INFORMATION =
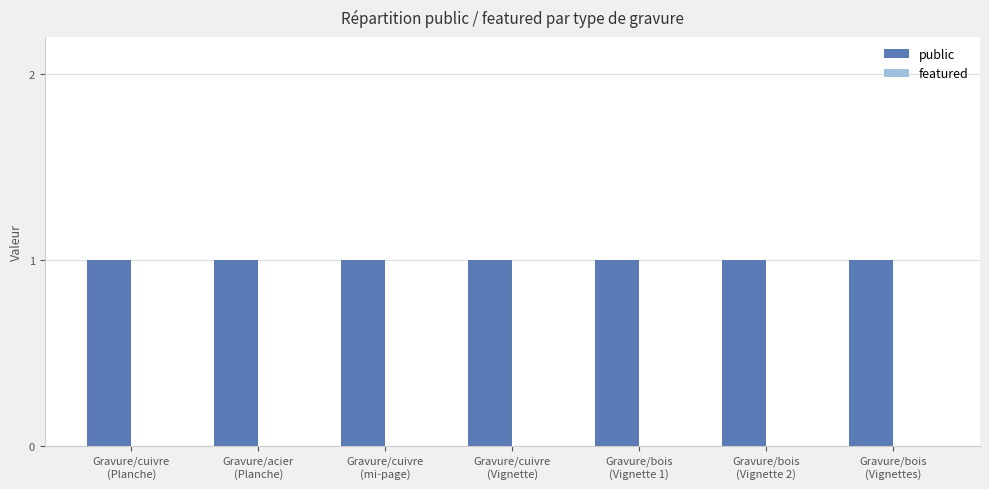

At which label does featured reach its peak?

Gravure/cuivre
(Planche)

...

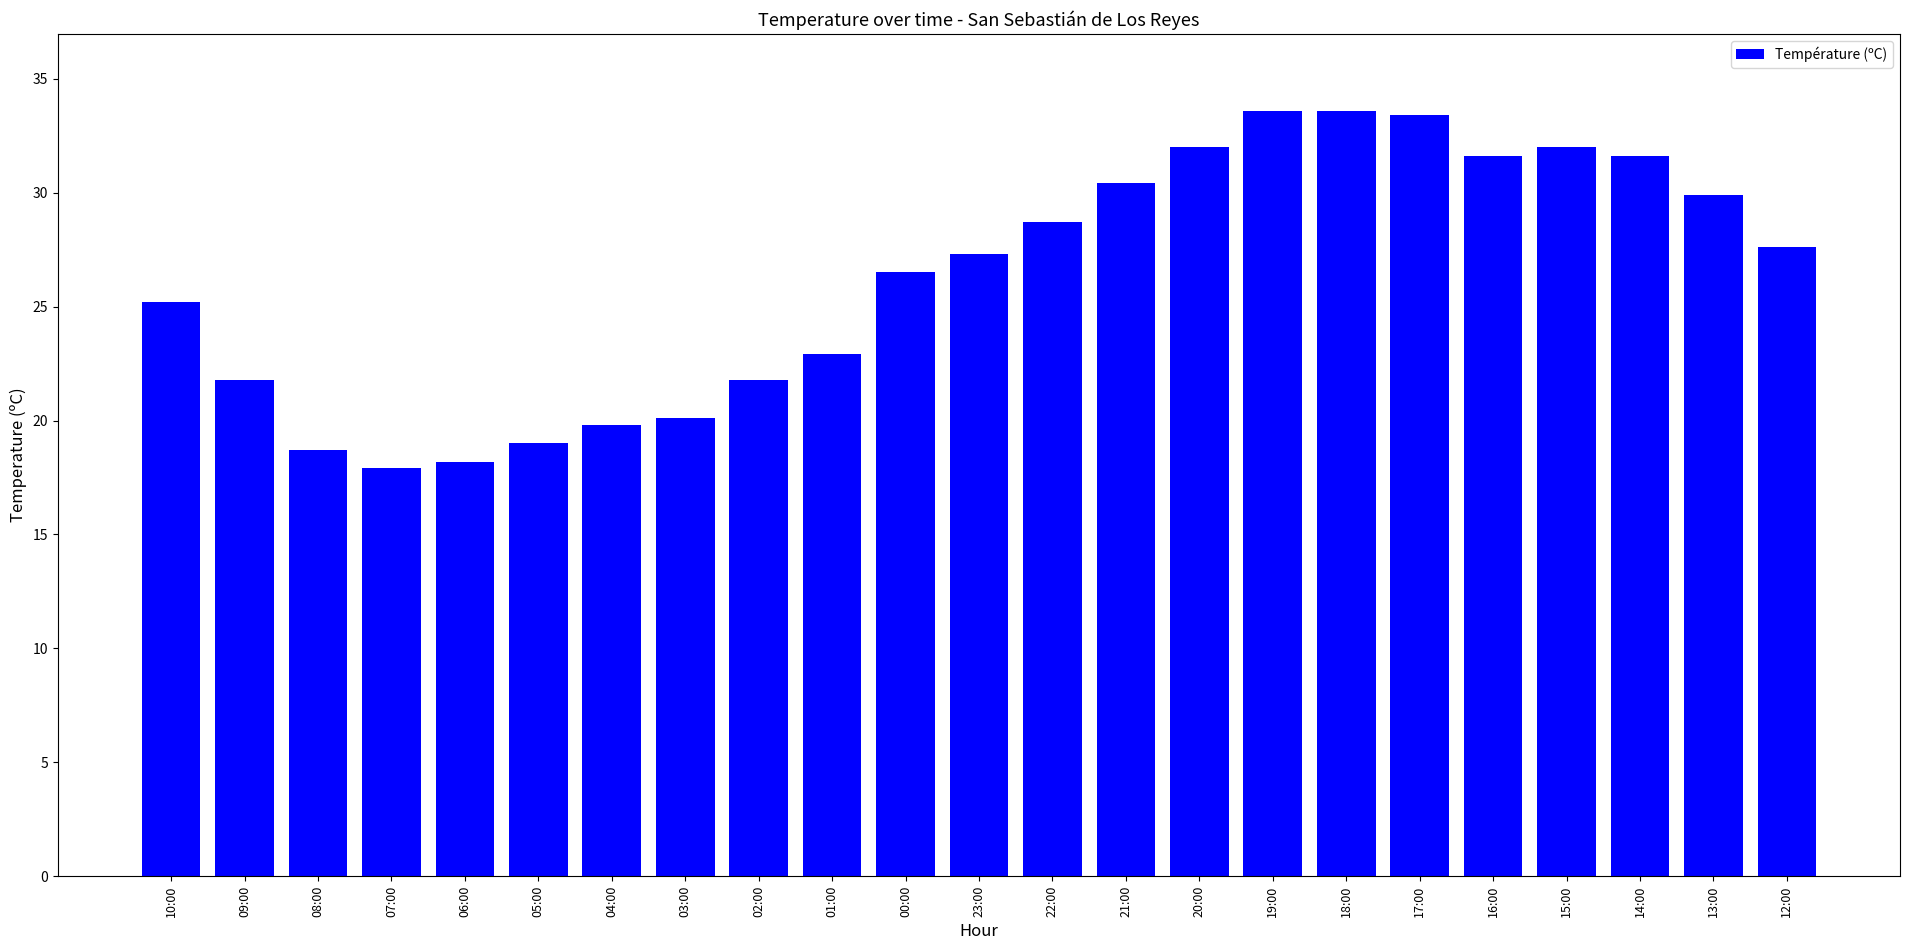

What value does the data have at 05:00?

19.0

BRIEF = Locate every line in the items above that contains the word "does", and copy each of those lines.

TASK RESPONSE =
At which label does featured reach its peak?
What value does the data have at 05:00?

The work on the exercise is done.